* _Task prompt_: Among the lines below, the one containing "border-radius: 16px ->" opens the range and the one containing "border-bottom: 2px solid" closes it. Print that range exactly, without the pictures.

* _Provided entries_:

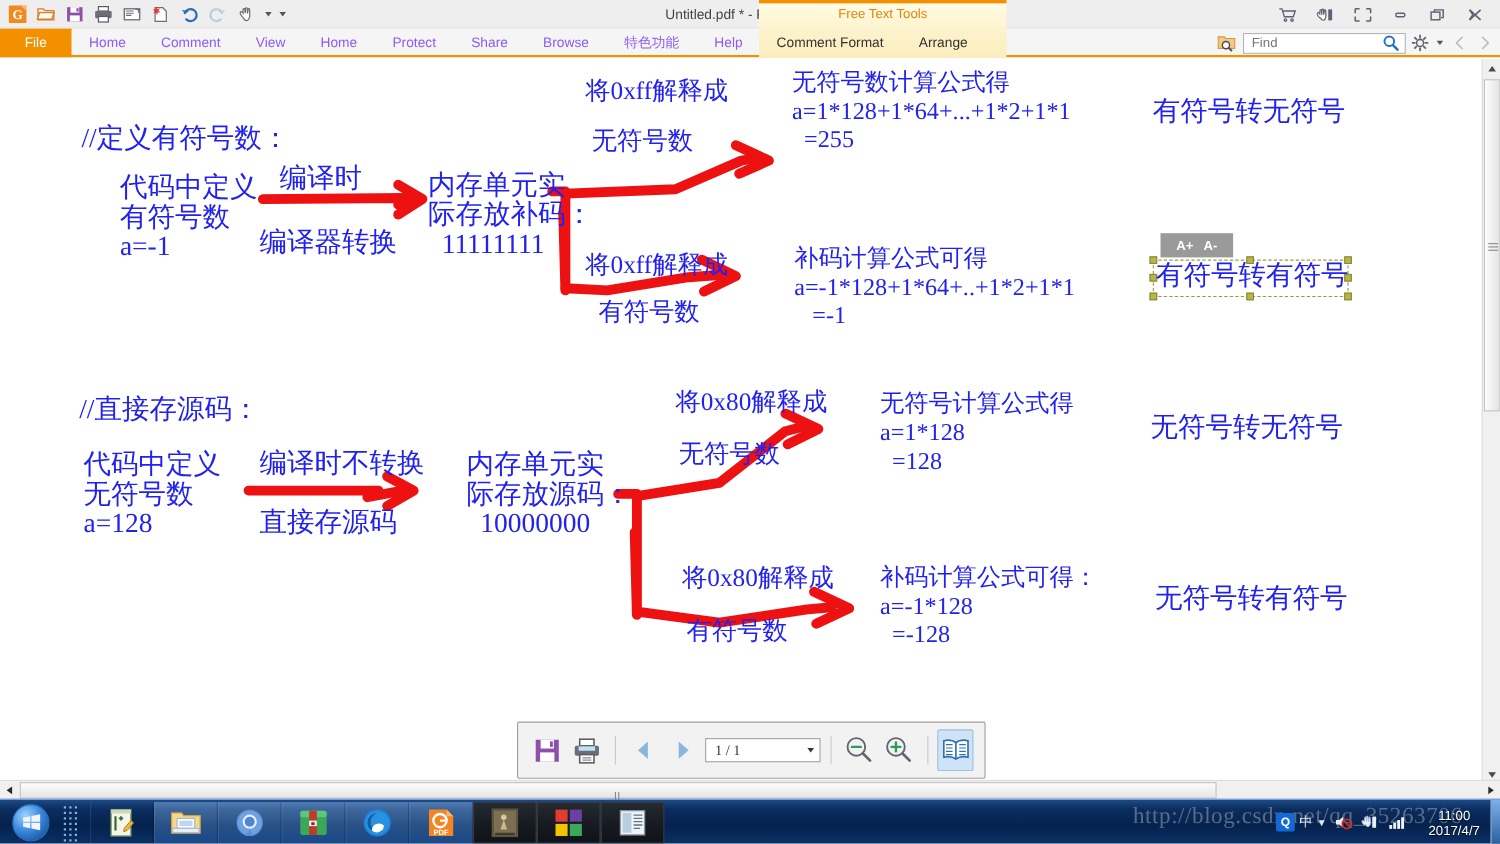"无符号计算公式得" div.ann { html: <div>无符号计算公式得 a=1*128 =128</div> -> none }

--

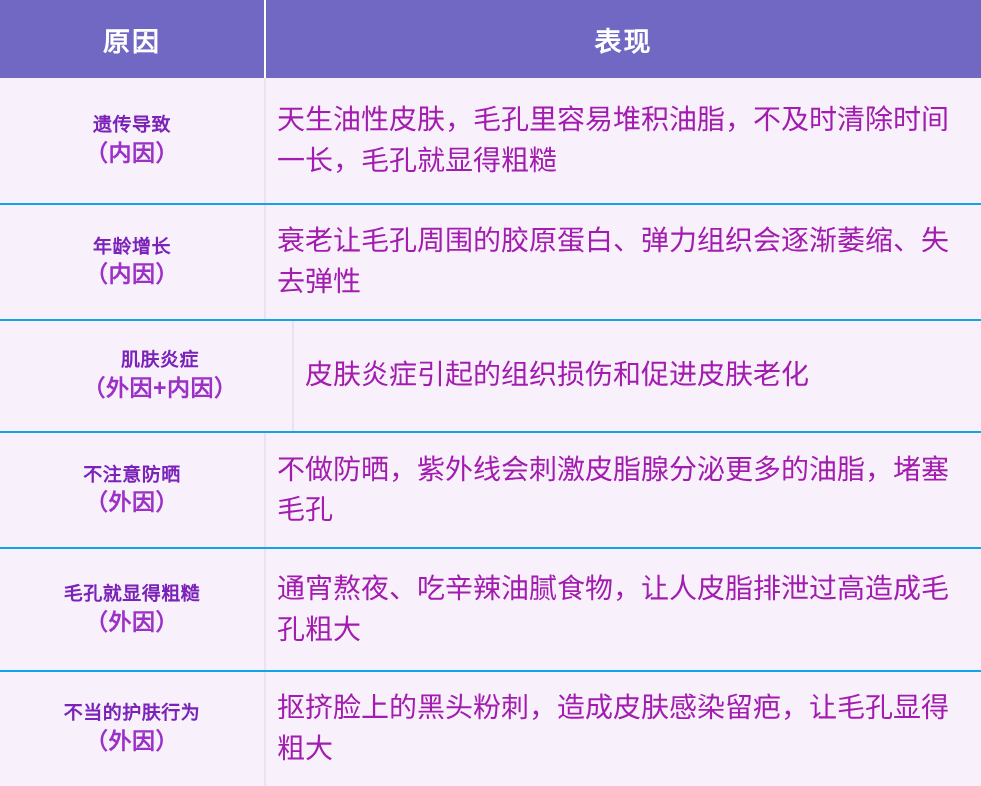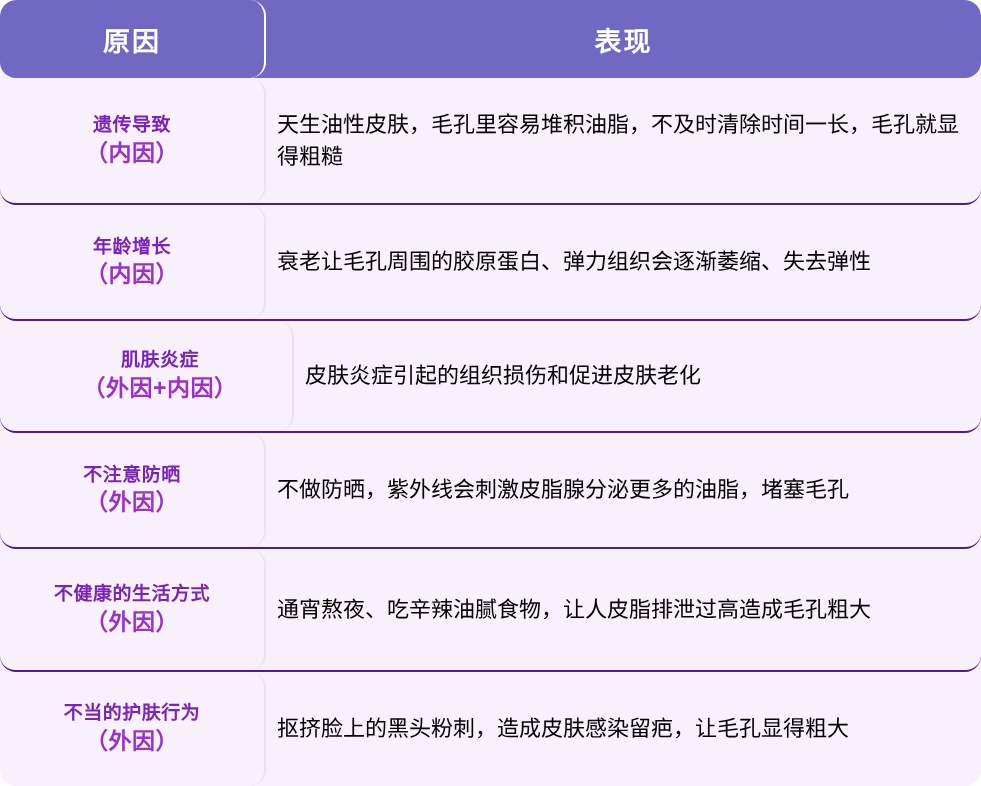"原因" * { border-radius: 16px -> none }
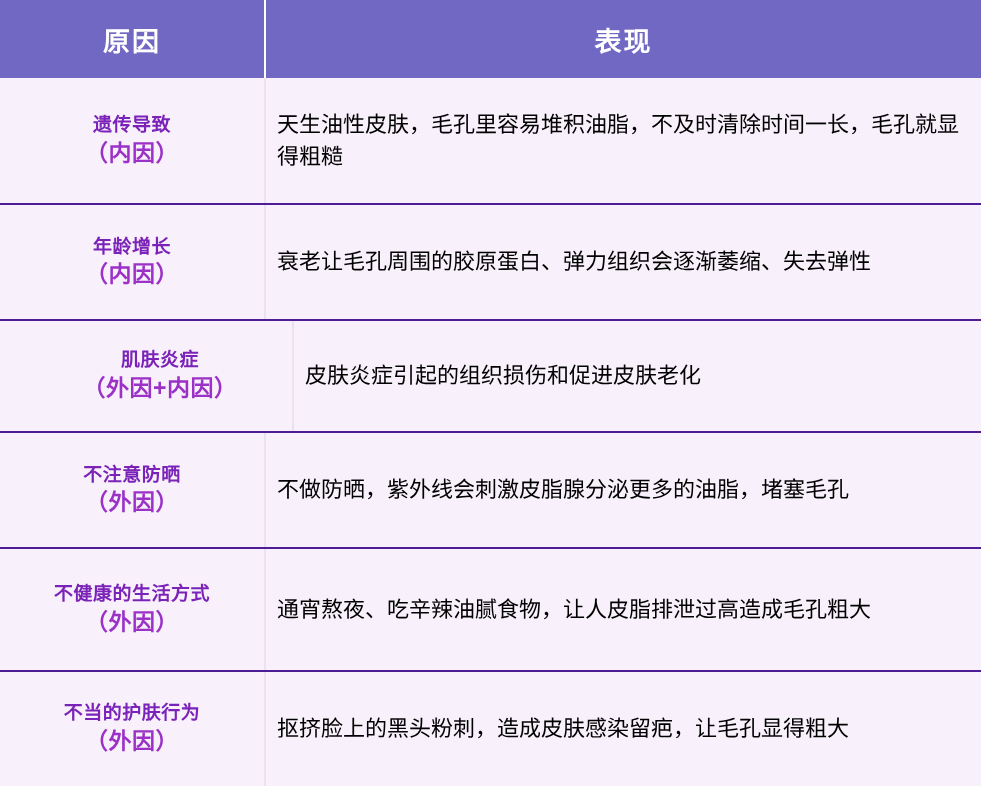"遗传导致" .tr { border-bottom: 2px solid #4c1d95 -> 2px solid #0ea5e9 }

==

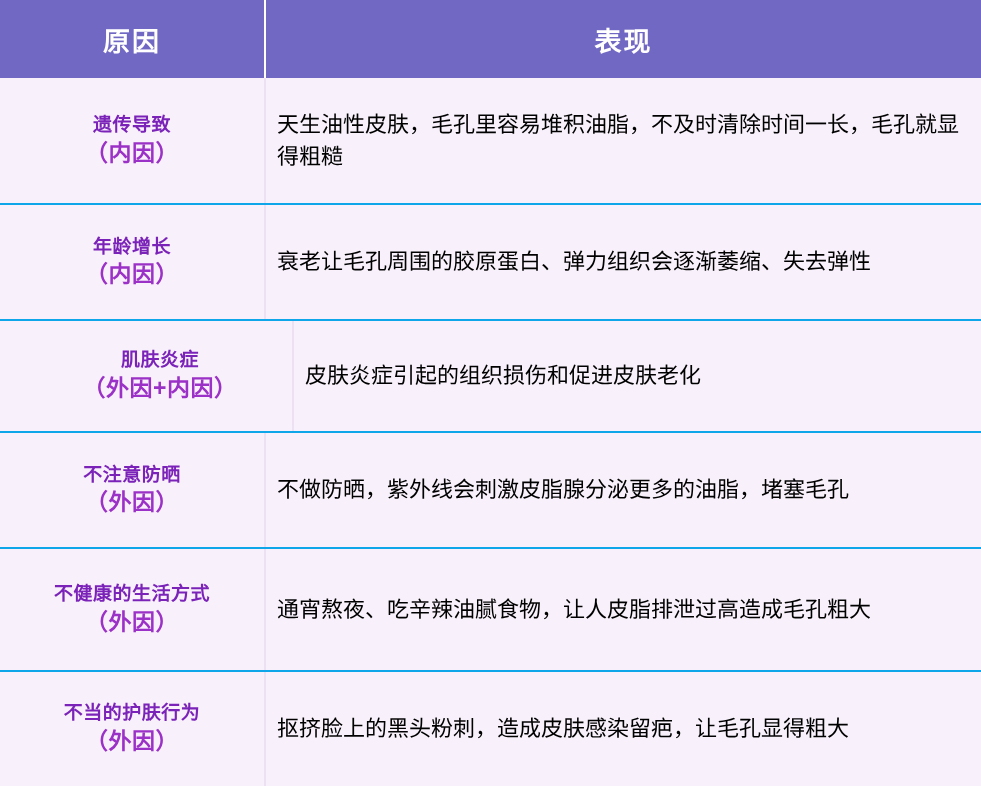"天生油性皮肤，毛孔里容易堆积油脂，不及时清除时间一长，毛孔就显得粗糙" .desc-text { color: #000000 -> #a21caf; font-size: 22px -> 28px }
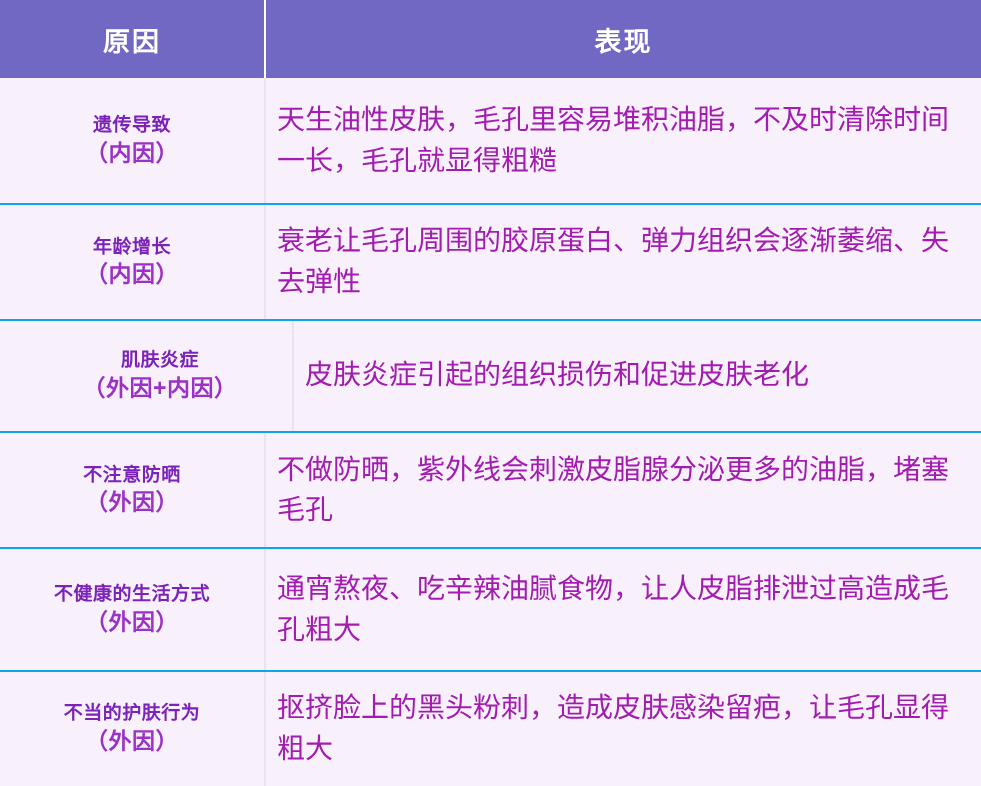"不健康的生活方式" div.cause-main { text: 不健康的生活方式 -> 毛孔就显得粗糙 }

* _Problem solution_:
"原因" * { border-radius: 16px -> none }
"遗传导致" .tr { border-bottom: 2px solid #4c1d95 -> 2px solid #0ea5e9 }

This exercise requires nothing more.